Wednesday, September 07, 2005

TROY-- or not quite. . .

Belated, I know, but here goes:

I finally saw Troy (courtesy HBO), after I had decided to pass on the film in the cinema based on the reviews (i.e. a violation of my golden rule that one always ought to watch a "big" film in a theater).

Folks, the film is appalling. It's not appalling as far as the usual big Hollywood blockbuster-making-limited-demands-on-viewers goes (though it offers little that is new on that front). It's as a film "inspired by Homer's Iliad" -- as dutifully noted in the titles at the end -- that Troy comes a cropper.

First of all, there are no gods in this film. Pause. Let it sink in. Now repeat: there are no gods in this film. A film "inspired by Homer's Iliad" minus Zeus and Apollo? Minus (shudder) Pallas Athena??? Who is responsible for this outrage?

The above is not just a quibble: take away the gods and in a sense you've taken away the very ground of the epic, paving the way for Homer-as-precursor-of-liberal humanism. Thus we get an Achilles who tells Chryseis that the gods "envy us"; this would have been news to Achilles' goddess mother Thetis, who mourns her son's fate (in the very first book of the Iliad) thus:

O my son, my sorrow, why did I ever bear you?
All I bore was doom. . .
Would to god you could linger by your ships
without a grief in the world, without a torment!
Doomed to a short life, you have so little time.
And not only short, now, but filled with heartbreak too,
more than all other men alive-- doomed twice over.
Ah to a cruel fate I bore you in our halls!

(The Iliad (Robert Fagles Tr.), I:492-499)

The fate she is mourning is precisely her son's mortality. The tragedy of Achilles, in the words of Harold Bloom, is precisely that he is not a god. The Achilles of Troy is untroubled by any such concern, and appears to view honor and glory as species of celebrity (of the "my name's gonna be around even after a thousand years, and longer than yours, nyah nyah" variety).

There's more: In Troy, Achilles is also the proto-populist, lecturing Agamemnon on the notion that victories are won by "the soldiers," not kings. Is this the same Achilles we are familiar with, the one who sulks because Agamemnon has taken away the woman who was his prize? The one who curses the Greeks with defeats until they acknowledge the honor that is owed Achilles?
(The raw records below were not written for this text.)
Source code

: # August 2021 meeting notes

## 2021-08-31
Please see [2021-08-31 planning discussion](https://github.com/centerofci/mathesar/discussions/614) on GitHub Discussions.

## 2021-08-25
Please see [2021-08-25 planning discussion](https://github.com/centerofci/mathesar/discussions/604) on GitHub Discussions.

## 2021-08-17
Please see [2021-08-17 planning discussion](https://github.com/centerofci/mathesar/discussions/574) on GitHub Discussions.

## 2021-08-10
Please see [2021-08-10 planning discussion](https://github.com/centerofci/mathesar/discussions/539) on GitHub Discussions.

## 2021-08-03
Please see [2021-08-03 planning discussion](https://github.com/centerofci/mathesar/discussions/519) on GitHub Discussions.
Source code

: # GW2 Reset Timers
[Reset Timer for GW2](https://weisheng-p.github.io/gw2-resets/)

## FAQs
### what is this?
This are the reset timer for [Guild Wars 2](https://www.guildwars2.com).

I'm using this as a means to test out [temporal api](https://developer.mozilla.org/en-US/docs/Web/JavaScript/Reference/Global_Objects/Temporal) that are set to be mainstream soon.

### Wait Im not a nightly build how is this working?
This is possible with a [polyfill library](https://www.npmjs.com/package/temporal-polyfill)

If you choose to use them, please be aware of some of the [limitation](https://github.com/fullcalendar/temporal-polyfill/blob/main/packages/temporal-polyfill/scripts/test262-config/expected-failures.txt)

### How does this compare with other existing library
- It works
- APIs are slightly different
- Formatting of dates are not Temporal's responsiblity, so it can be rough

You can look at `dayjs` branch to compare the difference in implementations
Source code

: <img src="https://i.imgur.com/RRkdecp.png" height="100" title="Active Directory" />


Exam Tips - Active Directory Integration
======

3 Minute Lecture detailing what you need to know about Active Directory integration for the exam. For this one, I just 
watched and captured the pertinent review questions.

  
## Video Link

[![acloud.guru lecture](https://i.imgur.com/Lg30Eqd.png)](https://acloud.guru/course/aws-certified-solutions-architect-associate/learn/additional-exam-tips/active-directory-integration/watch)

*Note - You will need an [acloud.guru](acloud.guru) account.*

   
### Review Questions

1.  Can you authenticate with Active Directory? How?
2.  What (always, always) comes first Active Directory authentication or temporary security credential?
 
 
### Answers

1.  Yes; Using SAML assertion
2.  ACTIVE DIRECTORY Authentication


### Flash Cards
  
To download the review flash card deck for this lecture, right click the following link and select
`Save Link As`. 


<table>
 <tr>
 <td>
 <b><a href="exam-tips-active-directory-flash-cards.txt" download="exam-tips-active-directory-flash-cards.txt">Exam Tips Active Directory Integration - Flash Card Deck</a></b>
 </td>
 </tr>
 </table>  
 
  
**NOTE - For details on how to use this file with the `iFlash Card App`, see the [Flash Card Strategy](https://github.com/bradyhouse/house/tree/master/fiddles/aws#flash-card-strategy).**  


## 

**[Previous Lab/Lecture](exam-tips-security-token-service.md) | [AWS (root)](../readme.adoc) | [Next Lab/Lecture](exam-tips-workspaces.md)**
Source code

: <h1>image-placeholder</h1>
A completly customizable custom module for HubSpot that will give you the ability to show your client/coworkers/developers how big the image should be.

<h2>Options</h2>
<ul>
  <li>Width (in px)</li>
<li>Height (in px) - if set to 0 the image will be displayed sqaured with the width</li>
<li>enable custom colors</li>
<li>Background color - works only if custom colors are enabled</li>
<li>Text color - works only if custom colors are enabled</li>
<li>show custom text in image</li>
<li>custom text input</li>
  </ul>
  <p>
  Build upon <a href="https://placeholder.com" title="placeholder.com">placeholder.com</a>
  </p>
It almost goes without saying that Brad Pitt's Achilles has great sympathy for the woman given to him as a prize. One can only dimly discern in the film's near-apologetic master the Achilles who raged not out of any sympathy for the woman whom Agamemnon was going to take from him as a slave, but because Achilles had been dishonored:

. . .Mother!
You gave me life, short as that life will be,
so at least Olympian Zeus, thundering up on high,

should give me honor-- but now he gives me nothing.
Atreus' son Agamemnon, for all his far-flung kingdoms--
the man disgraces me, seizes and keeps my prize,
he tears her away himself! . . .

(The Iliad (Robert Fagles tr.) I:416-422).

The gods aren't the only ones to go: in Troy, Patroclus is merely Achilles' cousin, not his... ahem.
Which makes Achilles' grief at his death psychologically less than believable, I must say.

It's hard to be certain as to what precisely underlies the (for want of a better word) de-paganization, and perhaps even the Christianization, at the heart of Troy. A cold commercial decision as to what is likely to "sell" more? Appeasement of the Christian Right? Simultaneous appeasement of the PC brigade? Whatever the reason (and the possibilities above are obviously not mutually exclusive), the result is an empty Troy, all "...sound and fury,/ Signifying nothing."

2 comments:

Qalandar said...

gosht-khor: Heck, at this point I'd even take James Earl Jones or a bearded Hopkins or clowds/English accents!!! These elements may be hokey, but in my book they are far more preferable to the complete erasure of the gods from "Troy." And I suspect that's not coincidental: i.e. when it comes to Biblical adaptations, we get the "bells and whistles," however hokily done; for something like "The Iliad" the supernatural elements are ruthlessly stripped away.

Your point about what else can one expect from Hollywood blockbusters is well taken; guess I know this sort of thing is ALL one can expect, yet one is still bothered by a particular manifestation of the tendency...

Naso said...

I agree. It seems that Hollywood studios are intent on churning out sensationalised versions of literary classics--Brideshead Revisited being a recent example.

Other liberties taken by Wolfgang Petersen include the death of Agamemnon and Menelaus at Troy.

Sad as it sounds, this is the age we live: an age where superficiality prevails and instant gratification is the order of the day. Troy was made for the gamers and the narcoticised masses.